RiskMetrics’ McGurn says these claims represent a “fundamental misunderstanding.”
“This idea of this robotic following of proxy advisors’ recommendations is one of those urban myths,” he says, adding that some institutions may do that, but not many.
However, in a compliance alert issued in July 2008, the SEC recognized ways in which proxy advisory firms may have too much influence over institutional investors. In some instances, funds had not established controls to confirm that the proxy service providers’ recommendations were consistent with the funds’ policies and procedures. Other funds voted in a manner that was inconsistent with their proxy voting policies.
Concern about investors’ reliance on third-party recommendations has been a pivotal part of the say-on-pay debate and resulted in an alternative triennial say-on-pay proposal, which was submitted at 20 companies this year by the United Brotherhood of Carpenters. This calls for a vote on executive compensation every three years. Microsoft became the first company to adopt the policy recently.
Despite the triennial alternative, there is considerable momentum in Congress to pass a say-on-pay bill, which has already cleared the House of Representatives. The Shareholder Forum, an initiative spearheaded by investment banker Gary Lutin that has been looking into the issue of say on pay for several years, is entering what it calls the reality phase of its discussions. Since the bill passed the House, many forum participants feel mandatory say on pay is inevitable and have turned their attention to how it can be best implemented. A meeting hosted by TIAA-Cref and the New York Chapter of the National Association of Corporate Directors will be held on Oct. 21 to discuss this topic, including ways investors can effectively vote on pay without relying solely on the advice of third parties.
One possible solution is to create a neutral clearinghouse for compensation information for both issuers and corporations. Other ideas being considered include investor surveys (Northrop Grumman became the latest company to do this), and looking at how technology can effectively deliver information and exchange ideas.
“The clearinghouse idea is interesting and promising,” says Jeffrey Gordon, a law professor at Columbia University who has been active in the say-on-pay shareholder forum. One of the important areas to consider with a clearinghouse, he says, is how much effort companies and shareholders will put into compensation questions when and if say on pay is passed. Many people are hoping the policy will create meaningful dialogue between investors and issuers, as has happened in the U.K. But some experts say that’s unlikely because the shareholder base in the U.S. is so diverse and scattered and the precedent for dialogue between shareholders and management and boards is not as established as it is in parts of Europe.
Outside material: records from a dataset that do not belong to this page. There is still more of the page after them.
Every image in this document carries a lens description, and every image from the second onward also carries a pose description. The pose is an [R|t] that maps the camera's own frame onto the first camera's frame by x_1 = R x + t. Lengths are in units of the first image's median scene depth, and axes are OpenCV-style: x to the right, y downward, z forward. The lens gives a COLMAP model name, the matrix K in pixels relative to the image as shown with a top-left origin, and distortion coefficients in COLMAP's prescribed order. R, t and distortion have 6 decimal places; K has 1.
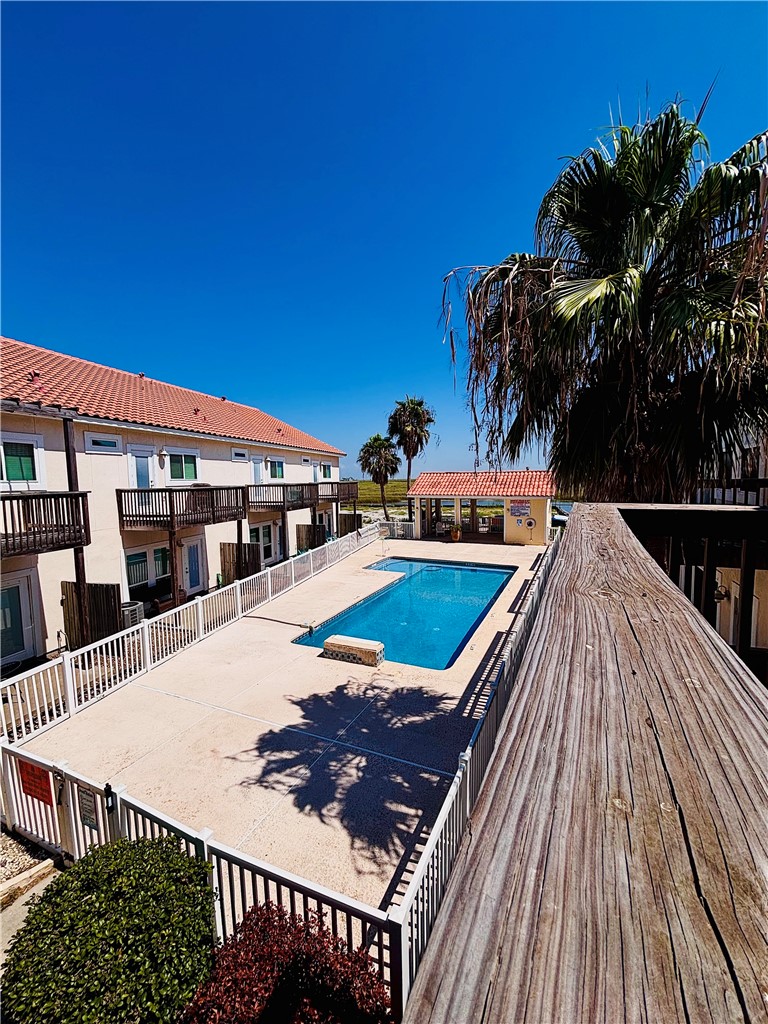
lens RADIAL K [[415.1, 0, 390.0], [0, 415.1, 512.2], [0, 0, 1]] dist [-0.005135, -0.000309]
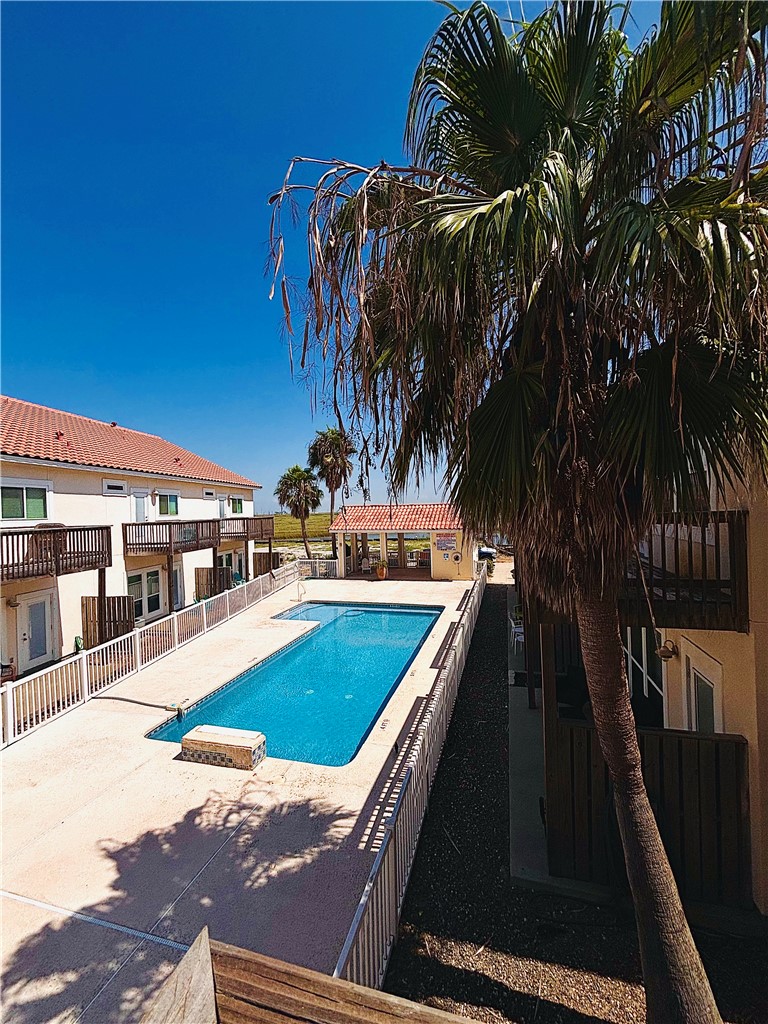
lens RADIAL K [[415.1, 0, 395.2], [0, 415.1, 513.9], [0, 0, 1]] dist [-0.005135, -0.000309]
pose [[0.985840, -0.015735, 0.166950, 0.059017], [0.028089, 0.997016, -0.071902, -0.012419], [-0.165320, 0.075574, 0.983340, 0.115037]]
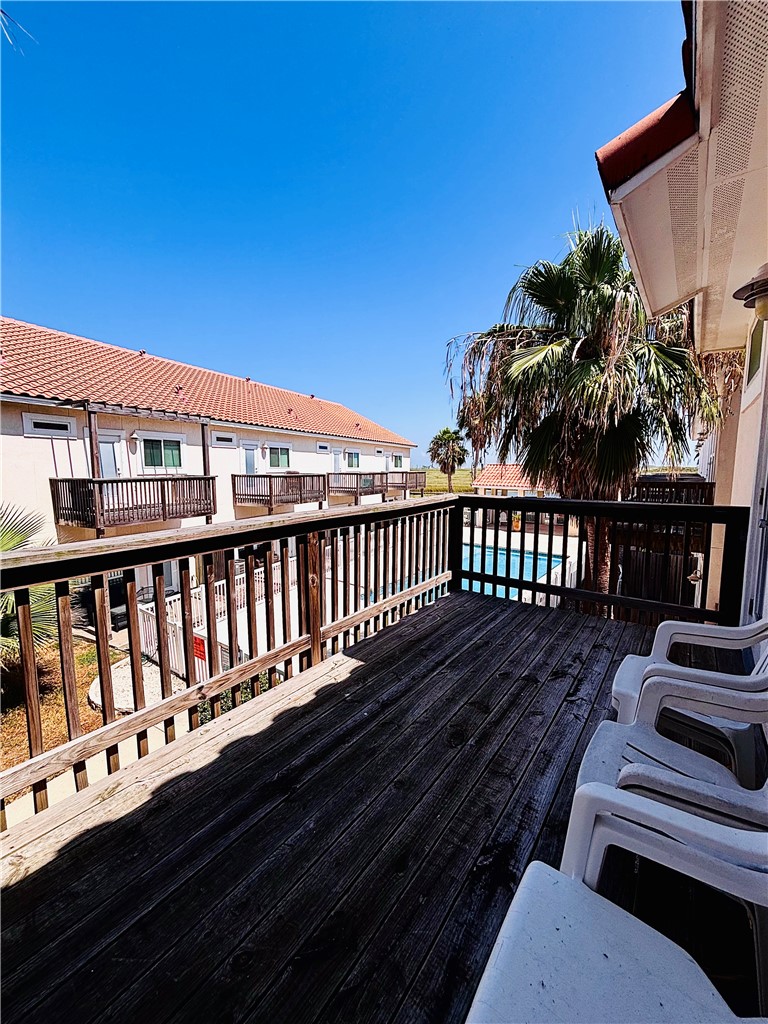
lens RADIAL K [[415.1, 0, 388.8], [0, 415.1, 518.3], [0, 0, 1]] dist [-0.005135, -0.000309]
pose [[0.980345, 0.044822, -0.192130, 0.075478], [-0.036356, 0.998216, 0.047370, 0.003101], [0.193910, -0.039454, 0.980226, -0.173786]]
There are actions boards can take now to reduce the influence of proxy advisory firms if they see it as a problem. Rachel Posner, the general counsel of proxy solicitor Georgeson, says companies should review their governance profiles (including their charter, bylaws and compensation plans) on an ongoing basis and especially before the proxy season heats up. RiskMetrics looks at those issues very carefully, so a board member should be well versed on what the company’s corporate governance policies are, she says.
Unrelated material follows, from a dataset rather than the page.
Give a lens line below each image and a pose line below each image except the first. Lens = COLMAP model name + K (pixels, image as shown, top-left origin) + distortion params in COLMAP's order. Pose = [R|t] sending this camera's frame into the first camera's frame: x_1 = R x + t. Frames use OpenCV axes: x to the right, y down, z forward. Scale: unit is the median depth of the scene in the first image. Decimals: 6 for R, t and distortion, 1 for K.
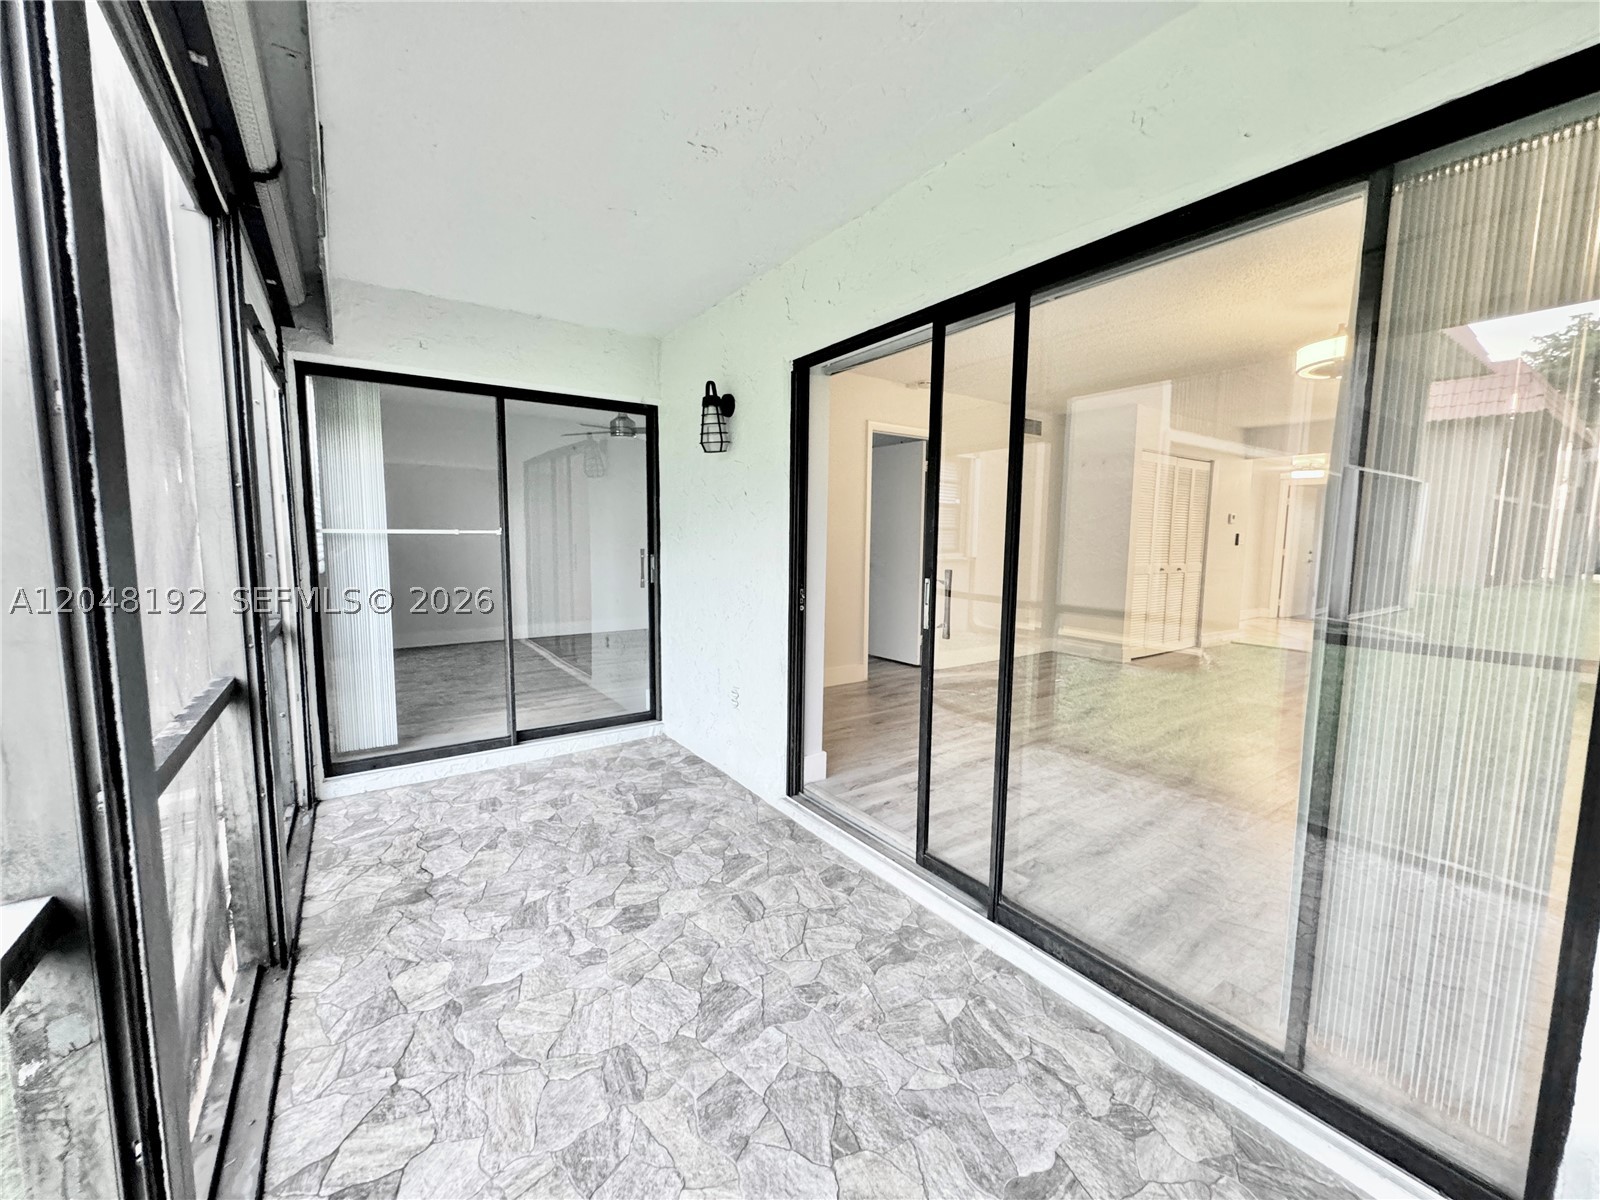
lens RADIAL K [[640.2, 0, 801.5], [0, 640.2, 601.1], [0, 0, 1]] dist [-0.004186, 0.000397]
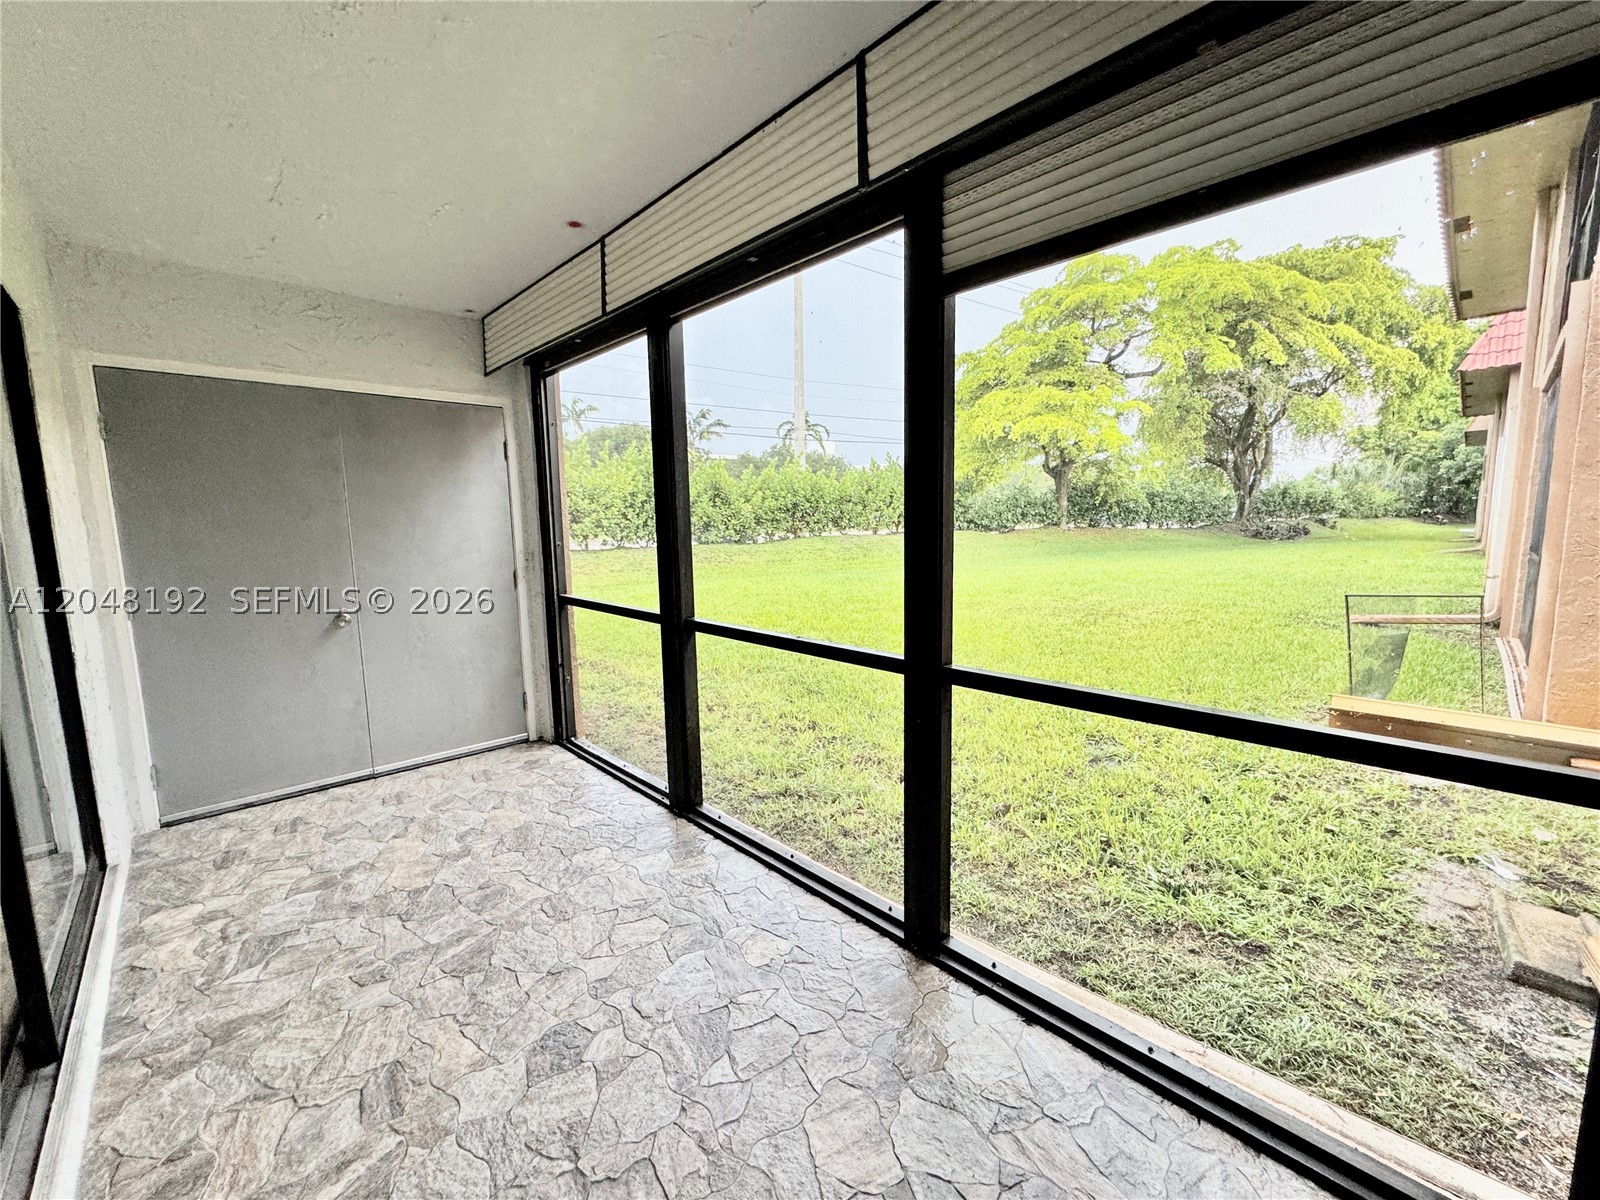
lens RADIAL K [[640.2, 0, 799.7], [0, 640.2, 599.4], [0, 0, 1]] dist [-0.004186, 0.000397]
pose [[-0.988094, 0.025874, -0.151660, -0.517244], [-0.008770, 0.974682, 0.223424, -0.216322], [0.153601, 0.222094, -0.962850, 1.950483]]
Another important step is for a company to understand who its shareholders are. “To the extent it’s institutional, ask what policies they follow. Do they follow [RiskMetrics] blindly?” Posner says. While it can be difficult sometimes to find out which institutions outsource more of their voting duties to proxy advisory firms, with a little bit of research, it should be evident, she says.
Lastly, Posner recommends that boards get in touch with their shareholders to know what their concerns are.